ソフトバンクが小兵の活躍で3連敗を阻止した。ヒーローは約1カ月ぶり、今度3度目のスタメンに抜てきされた「9番右翼」の牧原大成内野手(23)だ。

 3回無死一、三塁からセーフティースクイズ。「チャンスで回ってきた。頭の中で出るだろうと思っていた。練習からずっとやってきた」。強めに転がした打球は投手の右をすり抜けていった。内野安打のおまけ付きで、貴重な先制打になった。さらに7回には左翼に決勝の犠飛。身長172センチの脇役の2打点で連敗を止めた。

 抜てきに応えたのは決して偶然じゃない。工藤監督は言った。「セーフティーやプッシュバントができる選手。今年に入って、ゴロやライナーを打つ練習をやり続けている」。2軍にいても、指揮官の方針はしっかりと浸透している。そこに強さの秘密がある。

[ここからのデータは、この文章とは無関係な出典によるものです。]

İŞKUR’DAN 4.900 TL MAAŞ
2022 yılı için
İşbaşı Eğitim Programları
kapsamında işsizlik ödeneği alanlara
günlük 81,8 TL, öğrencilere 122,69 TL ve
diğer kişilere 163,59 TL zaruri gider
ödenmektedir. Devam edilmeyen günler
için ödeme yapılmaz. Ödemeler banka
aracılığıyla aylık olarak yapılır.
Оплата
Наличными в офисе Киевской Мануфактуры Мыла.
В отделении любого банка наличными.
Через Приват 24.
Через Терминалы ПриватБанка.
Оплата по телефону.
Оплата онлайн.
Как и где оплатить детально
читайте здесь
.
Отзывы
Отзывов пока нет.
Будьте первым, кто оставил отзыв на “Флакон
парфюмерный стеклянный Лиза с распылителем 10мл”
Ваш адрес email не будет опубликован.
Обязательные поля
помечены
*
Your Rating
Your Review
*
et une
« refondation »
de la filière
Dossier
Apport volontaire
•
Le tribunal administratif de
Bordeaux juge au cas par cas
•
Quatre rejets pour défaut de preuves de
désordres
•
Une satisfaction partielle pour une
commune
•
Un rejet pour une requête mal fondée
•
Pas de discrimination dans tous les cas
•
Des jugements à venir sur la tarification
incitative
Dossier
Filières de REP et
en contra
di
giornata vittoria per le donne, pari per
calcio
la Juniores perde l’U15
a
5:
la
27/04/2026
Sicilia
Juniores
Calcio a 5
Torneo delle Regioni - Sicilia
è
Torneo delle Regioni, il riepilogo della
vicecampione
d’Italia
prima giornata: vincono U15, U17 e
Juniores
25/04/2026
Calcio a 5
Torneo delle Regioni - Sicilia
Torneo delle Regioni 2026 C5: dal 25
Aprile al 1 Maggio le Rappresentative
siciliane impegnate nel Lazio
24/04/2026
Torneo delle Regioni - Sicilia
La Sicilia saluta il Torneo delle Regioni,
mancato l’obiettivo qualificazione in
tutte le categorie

 牧原にとっては、苦難の先の活躍だった。福岡県久留米市出身で、3年間を熊本・城北高で過ごした。第2の故郷が大地震に襲われた。「高校も休校になったし、友達の家もグチャグチャになった。3年間、お世話になった場所。少しでも勇気づけられたら…」。さらに1軍同行の4月27日にウイルス性胃腸炎にかかり、出場選手登録を抹消。完治まで5日間を要し、体重は2キロ減った。「ダメなことだけど、いい経験になったと思う」。そこに再びチャンスが巡った。

 工藤監督は「みんな、連敗は意識の中にあった。止められて、ホッとしたのはあると思う」。ベンチと選手が一体になっての勝利。チームは11カード連続で負け越しがない。【田口真一郎】

 ◆牧原大成(まきはら・たいせい)1992年(平4)10月15日、福岡県生まれ。城北(熊本)から10年育成ドラフト5位で入団。2年目の12年6月に支配下登録。昨季まで通算65試合出場で63打数8安打4打点。内野手登録ながら出場は外野のみ。右投げ左打ち。172センチ、68キロ。推定年俸1300万円。